→ **DOCUMENT EXCERPT**
Porzingis also struggled on the defensive glass at age 18. He lacked the body to keep opponents on his back and his awareness left something to be desired, resulting in a defensive rebounding percentage of 12.8. He did, however, do a nice job flying in from the perimeter, setting the table for some of the tip dunks that took the NBA by storm during his rookie year. Porzingis also showed flashes as a defensive rebounder with his ability to cover ground, leap in space and use his reach and strong hands to grab boards in traffic.

Porzingis had better tools on the glass at the same age but both guys struggled equally in that area due to similar deficiencies. Bender shows a better IQ and discipline than Porzingis did, whereas Porzingis had a little more fight along with a slightly better frame, longer arms and more bounce.


Bender and Porzingis have quite a few differences in terms of defensive strengths and weaknesses. Bender's defensive versatility at 7'1” is one the things that makes him intriguing as a prospect. He has the quickness to switch ball screens and either keep the ball contained or recover swiftly. He spent much of the season chasing around wings and guards, which is very unique for a player his size, especially at 18 years for a storied franchise like Maccabi Tel Aviv. He's a bit hunched guarding the perimeter, but his foot speed and agility are definitely strengths of his in today's switch-heavy NBA.

→ **SUPPLIED MATERIAL**
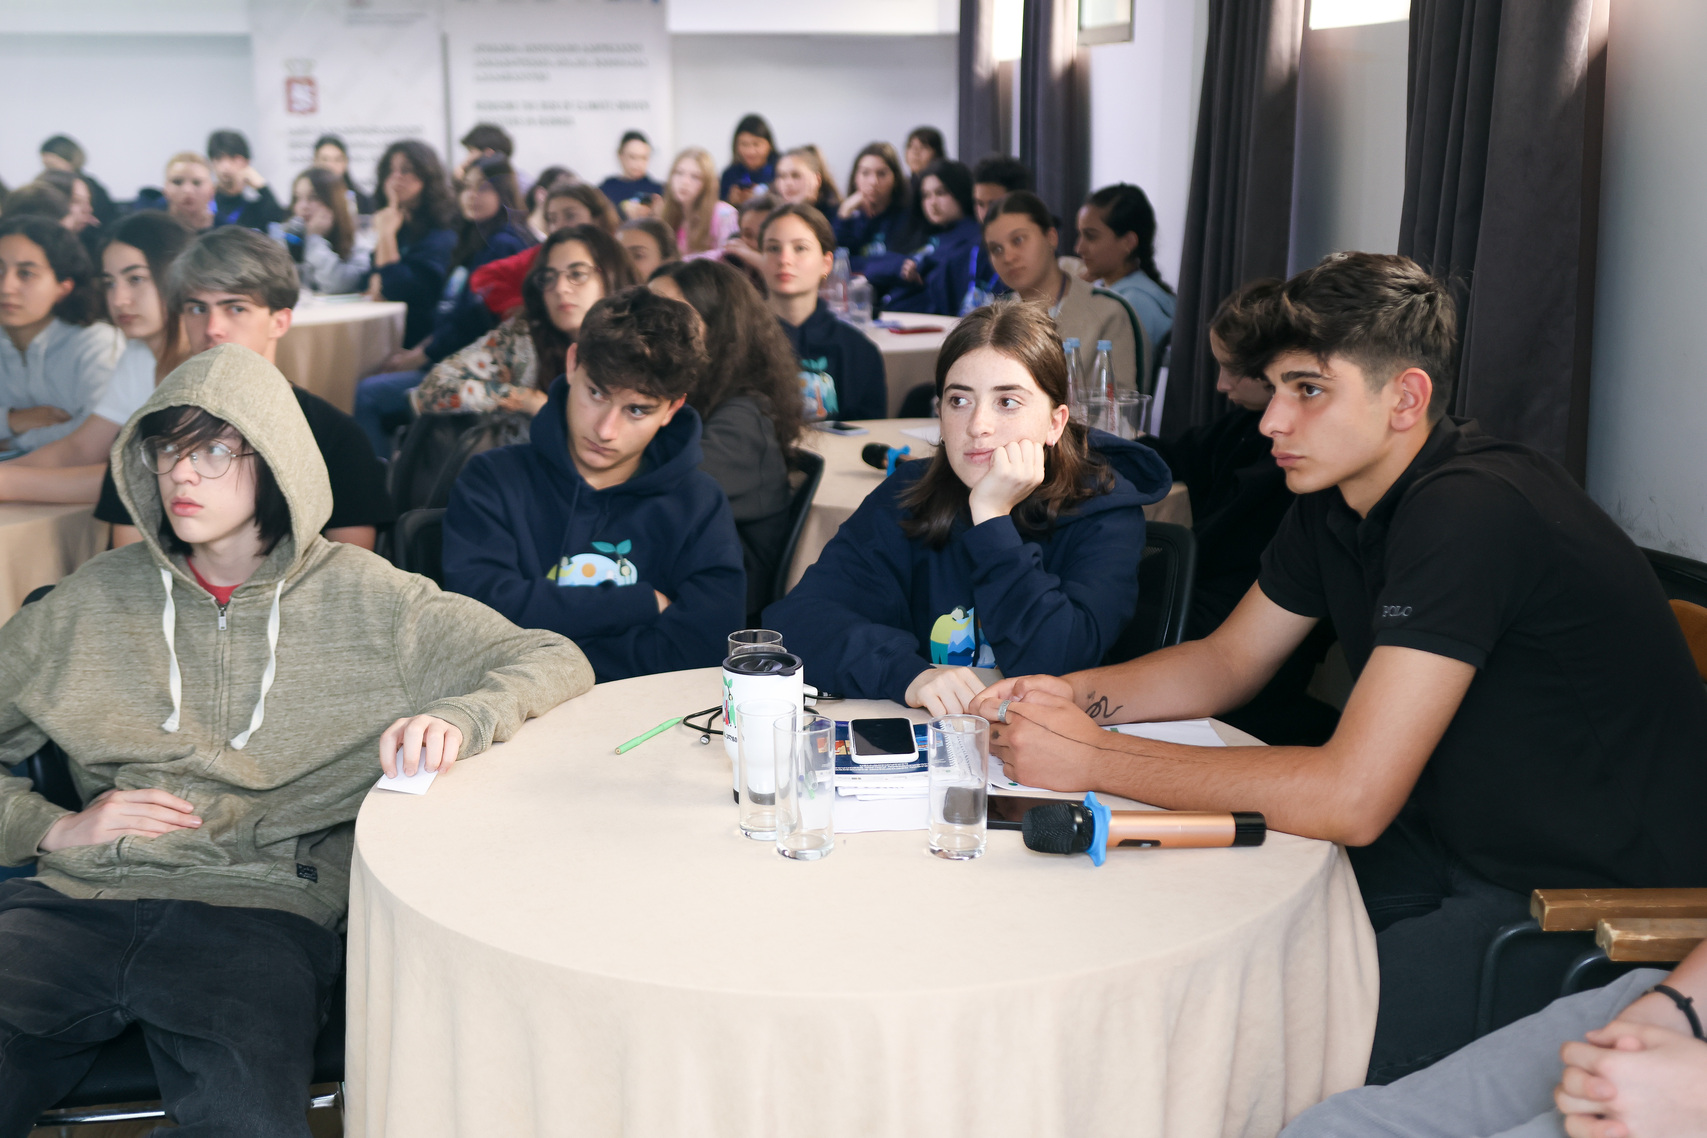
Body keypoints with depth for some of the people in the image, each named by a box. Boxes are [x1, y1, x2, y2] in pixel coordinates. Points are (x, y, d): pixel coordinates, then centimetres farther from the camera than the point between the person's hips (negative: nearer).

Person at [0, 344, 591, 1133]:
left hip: (261, 911, -2)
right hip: (77, 901, 2)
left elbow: (555, 661, 4)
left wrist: (459, 720, -17)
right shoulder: (93, 602, 15)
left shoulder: (360, 600, 7)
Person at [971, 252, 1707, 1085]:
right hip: (1457, 847, 9)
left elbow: (1351, 798, -31)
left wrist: (1096, 758, -26)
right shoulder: (1336, 498, 2)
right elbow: (1228, 660, 14)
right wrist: (1075, 696, -6)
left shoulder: (1468, 514, -27)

→ **WORK REQUEST A**
What edges does the Bender and Porzingis scouting comparison give Porzingis over Bender in the sentence that contrasts the two?
→ **WORK REQUEST B**
In the Bender and Porzingis scouting comparison, what was Porzingis's defensive rebounding percentage at age 18?
→ **WORK REQUEST C**
Write the next part of the Bender and Porzingis scouting comparison, picking up after its last sentence.
The material plays no part in any of these tasks.

→ **ANSWER SECTION A**
- A little more fight
- A slightly better frame
- Longer arms
- More bounce

→ **ANSWER SECTION B**
12.8

→ **ANSWER SECTION C**
Bender can also protect the rim a little bit thanks to his reach and quick leaping, but he's far from a defensive anchor. He's not all that intimidating at the rim given his frame and doesn't have much pop as a leaper. Bender makes up for some of the deficiencies with his defensive IQ. Post defense is where Bender really struggles defensively. Tall with a fairly weak base and a high center of gravity, opponents can duck in on him and knock him off balance with relative ease. He shows more fight than his stature would suggest, but defending in the post both before and after the catch is an area where bender needs to improve. He also is a bit foul prone despite having a strong IQ. All in all Bender has a lot of defensive value in today's NBA, especially once he fills out down the road.

At age 18 Porzingis wasn't switching ball screens or chasing around perimeter players like Bender. He also wasn't the defensive anchor he's shown he can be at the NBA level. His fundamentals and discipline weren't great, and he too didn't quite have the frame to strike fear into slashing wings. Porzingis' off-ball awareness held him back a bit as a shot blocker as well, although he did show flashes of timing and instincts. Porzingis' potential rim protection was always one of his main sources of intrigue due to his physical tools, the biggest question was unlocking the mental side of things.

While he was fluid for his size, he wasn't all that effective out on the perimeter. His lateral quickness was average and his fast-twitch muscles weren't always firing. He had the length to switch screens and at least hand contest if he gave himself enough space, but it wasn't a major strength of his. Porzingis was fairly competitive as a post defender but he lacked the lower body strength to hold his own consistently, relying more on length to alter shots out of the post. Porzingis, who grew up defending wings as a 16-year-old, had quite a bit of room to improve his defensive instincts and fundamentals as an 18-year-old, although he showed major flashes.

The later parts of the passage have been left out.